Donc, la sortie du nucléaire décidée par l'Allemagne, parce qu'en Allemagne je crois qu'il y a 17 réacteurs en fonctionnement, c'est une mauvaise décision ? Ou vous respectez cette décision politique ?

Je la respecte. Après tout, c'est du ressort de l'Allemagne, donc je la respecte, avec l'hypocrisie que je viens de dénoncer. Mais, en même temps, si c'est pour remplacer ces centrales par des centrales à charbon, vous voyez bien le problème que ça pose. Parce que c'est cela qui va se passer et c'est cela qui se passe en Allemagne aujourd'hui. Alors il faut que nous arbitrions. C'est un arbitrage, comme je vous disais tout à l'heure, qui doit prendre en compte le réchauffement climatique et le fait que l'Europe soit en pointe sur cette question. Ce qui quelquefois peut poser des problèmes dans notre commerce international avec d'autres grands pays qui n'ont pas les mêmes exigences. Mais je pense que nous devons assumer le fait que nous ayons des normes très hautes et très fortes en Europe.

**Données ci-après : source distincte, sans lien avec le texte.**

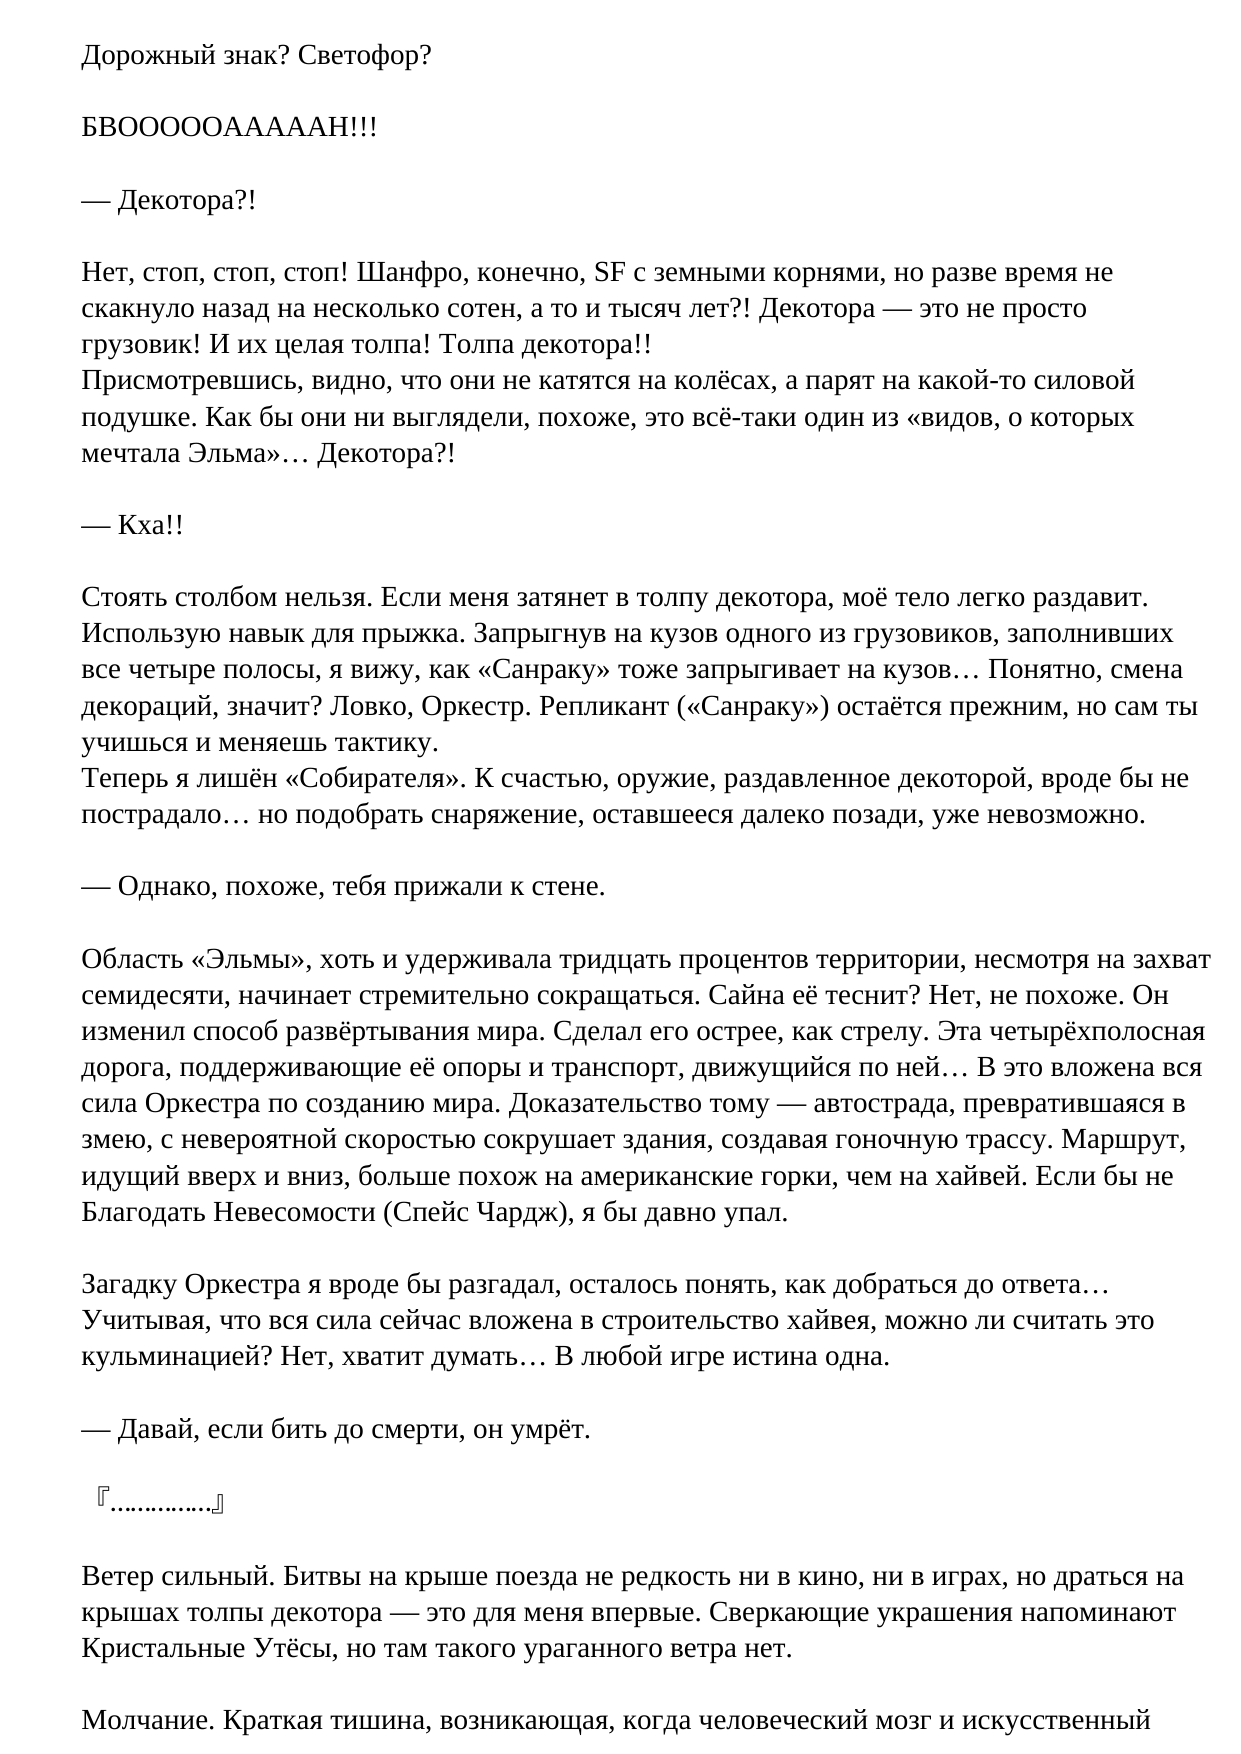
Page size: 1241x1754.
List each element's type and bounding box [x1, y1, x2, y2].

Il y a un très vieux serpent de mer qui est la question de la Défense européenne. Michel Rocard avait proposé il y a quelques années de mutualiser l'arme nucléaire. Beaucoup de personnes en politique française avaient ri à ce moment-là, est-ce que vous, vous riez ?

Non, je ne ris pas. Parce que la dissuasion nucléaire n'est pas mutualisée dans les textes, mais de facto on imagine que s'il se passait quelque chose, ça ne concernerait pas que la France et ça pourrait évidemment concerner plus largement l'Europe.

Est-ce qu'il faudrait le formaliser ?

Il faut d'abord faire une chose. Jean-Yves Le Drian est venu au Parlement européen, je trouve que c'est un bon ministre qui dit bien les choses. Il va y avoir un Conseil qui sera consacré à la Défense au mois de décembre, à la fin de l'année 2013. Nous devons aller – c'est ce que nous avons dit avec Jean-Yves Le Drian – vers une mutualisation de nos armées, de nos industries. Nous n'aurons plus les moyens d'avoir les forces de défense nécessaires sans mutualisation. Et en même temps, tant que l'Europe politique n'existera pas, c'est important que de grands pays comme la France gardent une capacité à agir.